### Supplied passage
It's been a couple of decades I think, maybe more, since an engineering screwup affected a passenger airliner like this. You could argue that the 787 LiIon battery thermal runaway thing was a red flag. That also resulted in an FAA grounding, but that was fairly easily remedied and nobody died.

Read the narrative in the report. Why do you suppose that after they got the same initial signs of trouble that the Lion Air flight had (stick shaker on left side, disagreement in airspeed values, etc. immediately after takeoff) that the captain tried to engage autopilot and instructed the first officer to retract flaps and inform controllers they were proceeding to climb to FL 320 (32,000 ft). Why not instead turn back and land and hand the aircraft over to maintenance?

From the report:

At 05:38:44, shortly after liftoff, the left and right recorded AOA values deviated. Left AOA decreased to 11.1° then increased to 35.7° while value of right AOA indicated 14.94°. Then after, the left AOA value reached 74.5° in ¾ seconds while the right AOA reached a maximum value of 15.3°. At this time, the left stick shaker activated and remained active until near the end of the recording. Also, the airspeed, altitude and flight director pitch bar values from the left side noted deviating from the corresponding right side values. The left side values were lower than the right side values until near the end of the recording.

### Excerpted data
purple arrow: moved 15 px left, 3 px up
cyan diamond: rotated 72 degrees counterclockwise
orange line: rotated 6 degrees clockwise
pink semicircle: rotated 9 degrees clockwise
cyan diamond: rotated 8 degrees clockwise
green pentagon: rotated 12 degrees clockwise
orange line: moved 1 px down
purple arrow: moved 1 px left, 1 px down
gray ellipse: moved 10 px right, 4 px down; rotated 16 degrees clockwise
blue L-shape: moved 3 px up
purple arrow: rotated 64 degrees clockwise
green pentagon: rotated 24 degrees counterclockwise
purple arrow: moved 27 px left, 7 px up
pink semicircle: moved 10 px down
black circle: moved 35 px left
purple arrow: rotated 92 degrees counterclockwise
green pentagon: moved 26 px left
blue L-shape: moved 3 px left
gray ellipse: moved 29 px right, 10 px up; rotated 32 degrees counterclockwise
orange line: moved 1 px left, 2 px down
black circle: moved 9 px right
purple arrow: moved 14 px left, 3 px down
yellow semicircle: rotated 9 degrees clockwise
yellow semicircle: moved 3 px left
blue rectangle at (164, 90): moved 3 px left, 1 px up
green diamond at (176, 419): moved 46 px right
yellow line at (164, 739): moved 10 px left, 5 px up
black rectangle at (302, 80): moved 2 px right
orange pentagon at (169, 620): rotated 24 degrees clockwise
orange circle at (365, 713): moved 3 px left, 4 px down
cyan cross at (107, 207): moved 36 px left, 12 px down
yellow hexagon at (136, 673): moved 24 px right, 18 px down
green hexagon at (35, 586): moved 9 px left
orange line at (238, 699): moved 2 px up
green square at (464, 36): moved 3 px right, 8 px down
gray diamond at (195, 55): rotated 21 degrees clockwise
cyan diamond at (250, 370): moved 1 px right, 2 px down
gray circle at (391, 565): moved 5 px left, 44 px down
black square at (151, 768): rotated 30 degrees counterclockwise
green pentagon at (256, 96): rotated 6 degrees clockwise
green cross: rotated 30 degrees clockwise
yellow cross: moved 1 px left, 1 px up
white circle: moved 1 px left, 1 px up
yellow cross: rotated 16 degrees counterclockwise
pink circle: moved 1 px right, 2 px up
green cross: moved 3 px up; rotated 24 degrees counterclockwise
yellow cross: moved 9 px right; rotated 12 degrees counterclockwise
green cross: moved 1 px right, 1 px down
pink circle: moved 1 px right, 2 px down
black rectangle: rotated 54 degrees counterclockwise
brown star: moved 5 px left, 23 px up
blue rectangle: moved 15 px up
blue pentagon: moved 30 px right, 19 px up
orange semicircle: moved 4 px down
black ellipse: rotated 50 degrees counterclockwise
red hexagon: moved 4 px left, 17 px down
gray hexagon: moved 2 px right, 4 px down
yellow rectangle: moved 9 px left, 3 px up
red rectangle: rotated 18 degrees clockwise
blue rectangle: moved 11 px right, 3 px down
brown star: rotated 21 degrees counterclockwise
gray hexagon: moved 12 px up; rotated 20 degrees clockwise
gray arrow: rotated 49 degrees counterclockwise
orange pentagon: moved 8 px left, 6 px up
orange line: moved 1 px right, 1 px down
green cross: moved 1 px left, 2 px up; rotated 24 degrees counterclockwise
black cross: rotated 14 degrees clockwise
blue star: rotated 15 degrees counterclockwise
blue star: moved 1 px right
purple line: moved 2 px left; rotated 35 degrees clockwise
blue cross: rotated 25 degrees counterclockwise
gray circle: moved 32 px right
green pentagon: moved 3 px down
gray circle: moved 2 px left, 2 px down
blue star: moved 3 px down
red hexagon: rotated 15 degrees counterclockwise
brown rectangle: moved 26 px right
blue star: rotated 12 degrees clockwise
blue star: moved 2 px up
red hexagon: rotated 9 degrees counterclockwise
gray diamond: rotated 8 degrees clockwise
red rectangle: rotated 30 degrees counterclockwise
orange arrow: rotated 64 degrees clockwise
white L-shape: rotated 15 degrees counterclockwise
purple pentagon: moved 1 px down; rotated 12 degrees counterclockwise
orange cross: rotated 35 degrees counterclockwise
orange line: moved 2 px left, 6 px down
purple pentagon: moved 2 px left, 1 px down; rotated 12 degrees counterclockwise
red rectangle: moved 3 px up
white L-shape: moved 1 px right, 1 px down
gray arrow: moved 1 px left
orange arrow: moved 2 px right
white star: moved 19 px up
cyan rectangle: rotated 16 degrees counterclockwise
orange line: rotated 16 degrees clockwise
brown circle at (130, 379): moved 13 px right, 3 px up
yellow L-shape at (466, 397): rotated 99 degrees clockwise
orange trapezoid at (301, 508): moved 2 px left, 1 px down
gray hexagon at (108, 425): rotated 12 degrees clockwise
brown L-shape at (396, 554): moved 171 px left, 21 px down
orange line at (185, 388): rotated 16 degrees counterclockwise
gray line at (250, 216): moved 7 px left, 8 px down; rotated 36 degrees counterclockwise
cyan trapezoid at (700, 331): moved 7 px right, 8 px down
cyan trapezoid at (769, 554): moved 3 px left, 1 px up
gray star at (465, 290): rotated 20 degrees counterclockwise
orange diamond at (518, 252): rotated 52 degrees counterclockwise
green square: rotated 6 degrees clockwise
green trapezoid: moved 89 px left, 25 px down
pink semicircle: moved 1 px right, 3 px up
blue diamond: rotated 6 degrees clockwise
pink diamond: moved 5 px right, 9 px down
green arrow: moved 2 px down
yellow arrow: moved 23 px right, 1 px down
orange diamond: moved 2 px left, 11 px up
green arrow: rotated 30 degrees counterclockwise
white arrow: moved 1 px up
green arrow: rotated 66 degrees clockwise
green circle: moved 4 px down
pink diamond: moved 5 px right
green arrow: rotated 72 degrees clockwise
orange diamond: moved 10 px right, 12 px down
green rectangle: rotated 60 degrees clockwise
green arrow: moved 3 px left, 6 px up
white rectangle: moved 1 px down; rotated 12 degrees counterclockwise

### List of tasks
a - In the airliner passage, what value did the left AOA reach in ¾ seconds?
b - Please copy the listing lines, starting at its first line and ending at the line that contains "orange line: moved 1 px down", with both included.

### Per-task answers
a - 74.5°

b -
purple arrow: moved 15 px left, 3 px up
cyan diamond: rotated 72 degrees counterclockwise
orange line: rotated 6 degrees clockwise
pink semicircle: rotated 9 degrees clockwise
cyan diamond: rotated 8 degrees clockwise
green pentagon: rotated 12 degrees clockwise
orange line: moved 1 px down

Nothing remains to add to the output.